Ontwikkel beleid voor de opvang van middelbare scholieren De reguliere opvang gaat tot 12 jaar terwijl de echte opvoedkundige uitdagingen met kinderen meestal pas na die tijd beginnen. Duidelijk is dat vrouwen in andere Europese landen meer gaan werken als de kinderen groter worden, maar op dit punt ook op veel meer faciliteiten kunnen terugvallen. In Nederland ontbreekt een visie op hoe de opvang van middelbare scholieren geregeld dient te worden en zijn nauwelijks faciliteiten voor deze groep. Voorbeelden in Scandinavië, maar ook in België kunnen Nederland inspireren om hier adequaat beleid op te ontwikkelen.

[Een blok gegevens]
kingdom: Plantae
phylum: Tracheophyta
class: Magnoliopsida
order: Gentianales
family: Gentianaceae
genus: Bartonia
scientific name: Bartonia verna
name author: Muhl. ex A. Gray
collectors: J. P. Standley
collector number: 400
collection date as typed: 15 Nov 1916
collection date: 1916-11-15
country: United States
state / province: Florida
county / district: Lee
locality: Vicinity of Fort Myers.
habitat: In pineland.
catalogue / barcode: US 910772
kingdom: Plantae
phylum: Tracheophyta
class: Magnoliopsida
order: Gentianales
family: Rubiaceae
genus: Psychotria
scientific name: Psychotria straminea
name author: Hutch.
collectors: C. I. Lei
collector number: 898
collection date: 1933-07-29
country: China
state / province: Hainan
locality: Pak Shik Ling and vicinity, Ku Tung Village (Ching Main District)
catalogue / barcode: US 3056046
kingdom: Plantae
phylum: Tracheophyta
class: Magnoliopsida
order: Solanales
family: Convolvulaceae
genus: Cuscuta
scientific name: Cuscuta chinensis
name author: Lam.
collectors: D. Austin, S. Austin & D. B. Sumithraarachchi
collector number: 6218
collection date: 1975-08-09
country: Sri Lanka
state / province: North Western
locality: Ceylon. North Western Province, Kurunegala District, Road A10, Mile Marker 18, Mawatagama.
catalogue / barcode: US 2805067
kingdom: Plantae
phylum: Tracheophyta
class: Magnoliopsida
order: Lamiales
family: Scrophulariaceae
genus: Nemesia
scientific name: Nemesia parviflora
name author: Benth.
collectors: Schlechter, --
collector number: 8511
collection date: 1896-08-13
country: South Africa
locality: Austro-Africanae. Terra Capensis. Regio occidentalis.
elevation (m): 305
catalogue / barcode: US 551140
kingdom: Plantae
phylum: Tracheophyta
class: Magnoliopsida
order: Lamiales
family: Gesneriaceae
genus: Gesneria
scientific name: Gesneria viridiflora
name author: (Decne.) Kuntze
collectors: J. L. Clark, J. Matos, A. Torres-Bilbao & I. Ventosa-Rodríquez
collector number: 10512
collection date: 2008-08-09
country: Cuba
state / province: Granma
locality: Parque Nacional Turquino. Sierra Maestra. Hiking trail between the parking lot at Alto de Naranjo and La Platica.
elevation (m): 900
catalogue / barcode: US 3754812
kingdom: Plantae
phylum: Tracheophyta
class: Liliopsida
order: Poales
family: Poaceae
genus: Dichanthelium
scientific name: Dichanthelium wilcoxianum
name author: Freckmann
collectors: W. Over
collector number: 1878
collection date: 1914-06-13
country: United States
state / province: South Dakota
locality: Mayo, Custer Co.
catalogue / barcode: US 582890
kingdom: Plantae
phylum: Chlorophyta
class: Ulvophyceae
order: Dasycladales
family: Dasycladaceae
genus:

**OPDRACHT:**
Beantwoord de volgende vragen over het tekstfragment over de opvang van middelbare scholieren.
(a) Tot welke leeftijd gaat de reguliere opvang?
(b) Wat doen vrouwen in andere Europese landen als de kinderen groter worden?
(c) Welke voorbeelden kunnen Nederland inspireren om beleid te ontwikkelen?

**RESULTAAT OPDRACHT:**
(a) De reguliere opvang gaat tot 12 jaar.
(b) Zij gaan meer werken.
(c) Voorbeelden in Scandinavië en in België kunnen Nederland inspireren.